The day started with s stiff breeze and a good deal of rain but the breeze was quite a lot less strident than yesterday’s near gale and the garden was full of goldfinches as a result.  They didn’t always seem very happy about the rain though.

goldfinch and siskin

This one was joined by a lone siskin visitor.

I had to go up to see my friend Arthur on a matter of computer assistance and by the time that I returned, the rain had begun to slack off and the light had improved enough to make watching the goldfinches with camera in hand a sensible thing to do.


Some were very busy…


…and others were more chilled out.


…but mostly they were busy.

There were chaffinches about too in typically feisty form.


You can see from the pictures that there was even a hint of sun so I stepped out to visit the froggery.


This one had a minder in the background.

After lunch, Mrs Tootlepedal went off to work again in  order to keep me in the style to which I am accustomed and I got the speedy bike out and resolved to see how strong the wind was.

garmin 24 Feb 14It was very strong in gusts but the gusts were reasonably far apart and the base wind speed was tolerable.  I was feeling a lot better than I was when  had to give up on Saturday and had enough energy to jump off the bike on several occasions to take a picture (or two).

I hadn’t decided how far or where to go before I set out but as the ride went on, the reasonably warm temperature (8 degrees C), the moderate wind and the high clouds with occasional patches of blue sky led me on and on and I ended up doing a loop of thirty miles.  The wind  got stronger as I went round but fortunately by the time it was at its fiercest, I was heading for home with the wind behind me.

The first 6 miles uphill and into the wind took me a good length of time as I pedalled well within myself to avoid getting too tired.  This led to a slow overall time but an amazingly pleasant ride as I had plenty of energy left even when I had finished.

My first photos were on a watery theme with two of my favourite little cascades on the Wauchope and a picturesque puddle being ruffled by the wind.

wauchope cascade

wauchope cascade

There was plenty of water going down the river.


And in the fields all round my journey.

I passed this ruined cottage between Kennedy’s Corner and Chapelknowe.

ruined cottage

After passing through Glenzier, I decided to take the morning run route home past the Kerr.  There had been signs saying that the road would be closed and I wanted to check this out.  The road past Ryehills was closed and I had to take a small diversion past Tomshielburn and Barnglieshead.  This road had been closed earlier and I was keen to see what sort of job had been done on it.

Parts had been gloriously resurfaced….

Tomshielburn road

…but parts had been left without improvement at all.
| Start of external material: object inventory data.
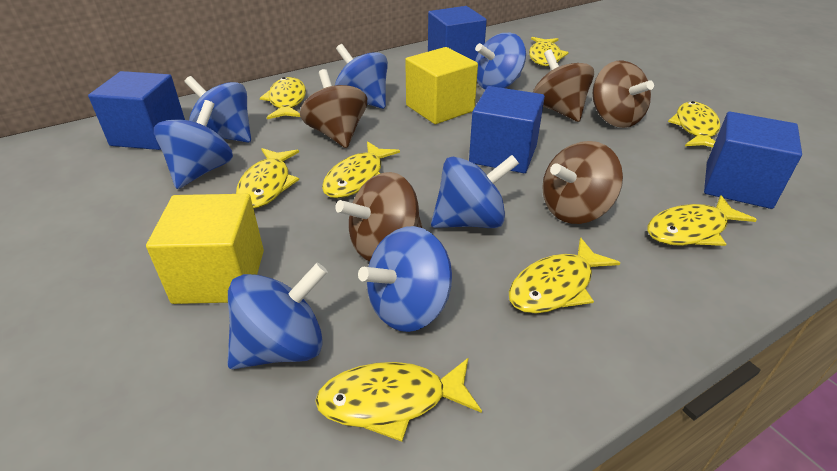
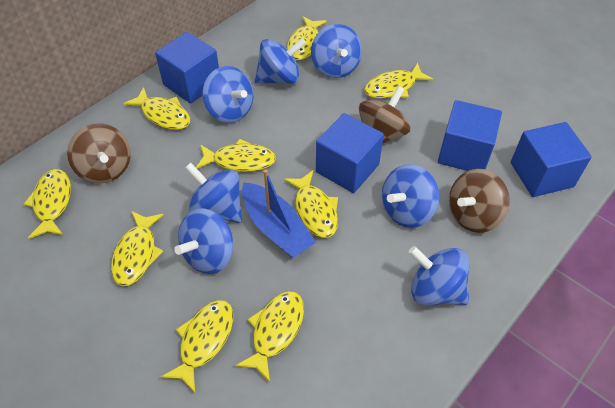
blue boat: 0 -> 1
brown spinning top: 5 -> 3
yellow cube: 2 -> 0
yellow fish: 8 -> 9

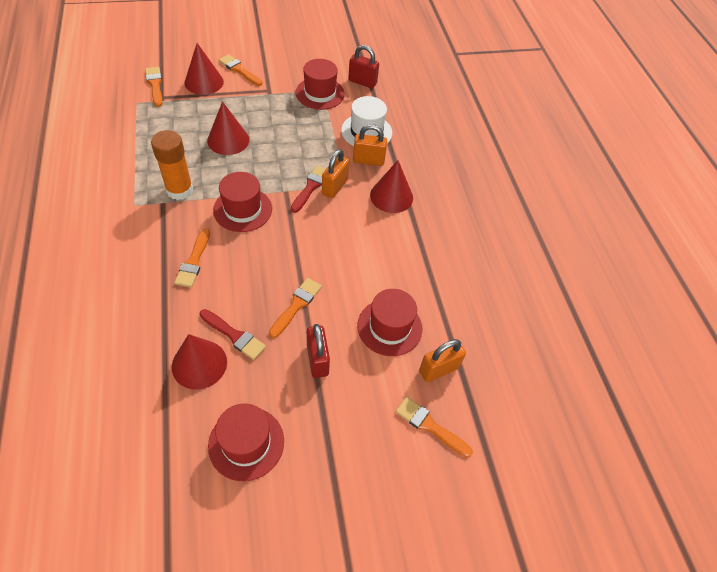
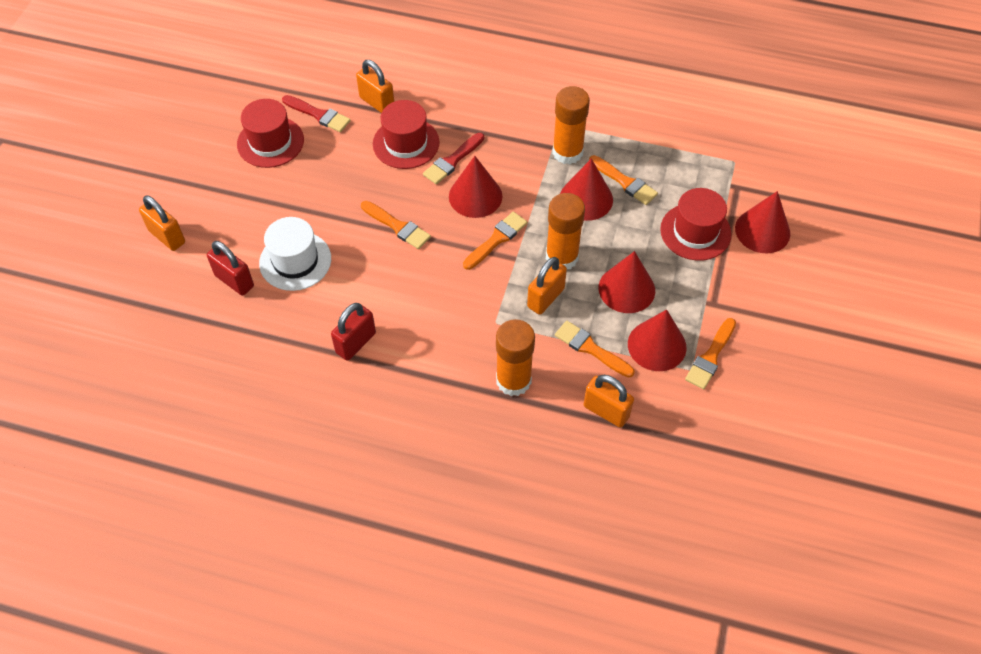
orange glue stick: 1 -> 3
orange padlock: 3 -> 4
red cone: 4 -> 5
red hat: 4 -> 3

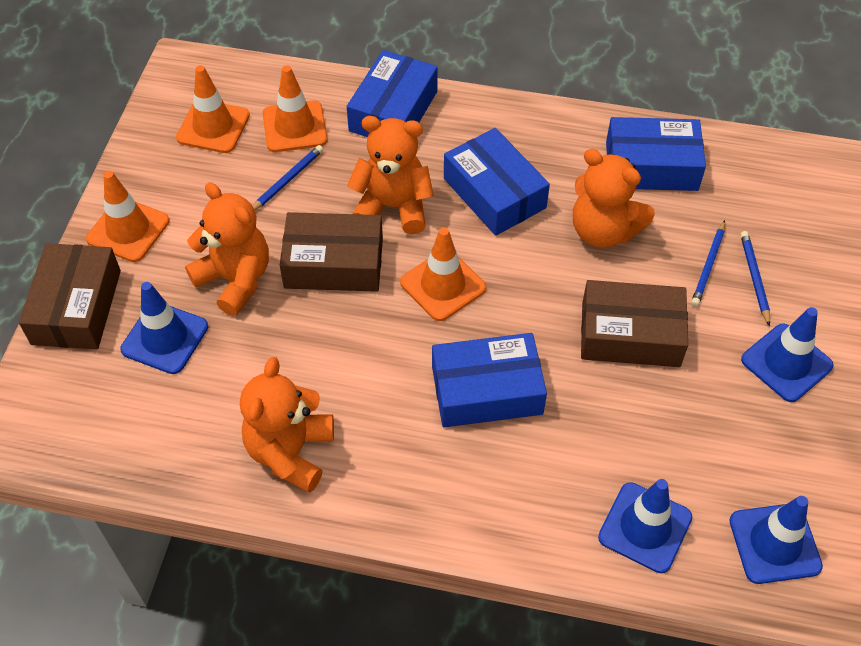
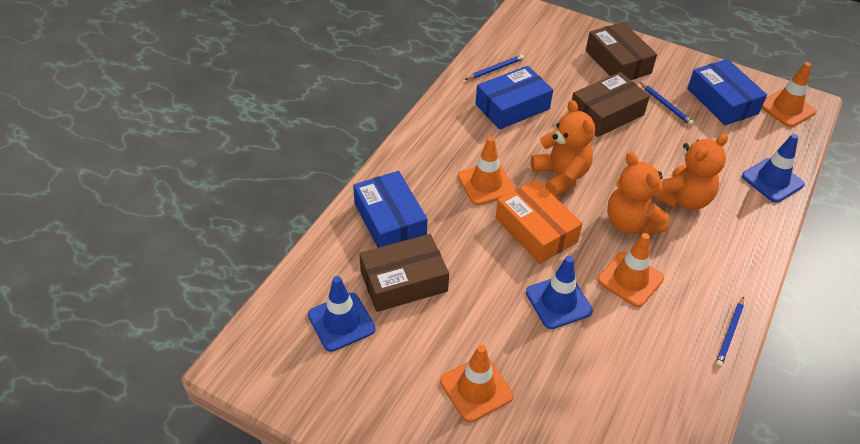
blue box: 4 -> 3
blue traffic cone: 4 -> 3
orange box: 0 -> 1
orange teddy bear: 4 -> 3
The ways of the roads department are a mystery to us all.

There were more puddles to be seen along this stretch…


horse and puddle

The horses at the back would have come to see me but they had lost their water wings.

…and some fine lichen on an old gatepost.


You could read all sorts of things into these patterns.  I can see Punch and Judy.

I finished my ride with a look at the Esk in langholm.  In spite of all the rain and puddles, the river hasn’t looked like flooding.


It is quite full though.

I dropped in on Maisie’s grandparents who have returned from New Zealand and was greeted with a cup of tea and some welcome ginger biscuits.

I took a picture to prove that they had got back safely.  You can tell from their naturally relaxed manner just how good I am at putting my portrait subjects at ease.

Mike and Alison

They are not at all jet lagged.

In the evening, I went across to Newcastleton with Sandy for a meeting of the camera club.  We both had several pictures in the competition and the judge truly loved out work.  He said so several times.  Sadly, he loved others’ work even more and we didn’t trouble the scorer as they say.

He showed us some of his own work as an entrant in top competitions and as they included a great shot of a goldfinch, I considered him a wonderful photographer.  It was a treat to look at his pictures and to hear his remarks ab0ut ours so Sandy and I came home well satisfied.

In spite of all the goldfinches, a neat chaffinch sneaked in as flying bird of the day.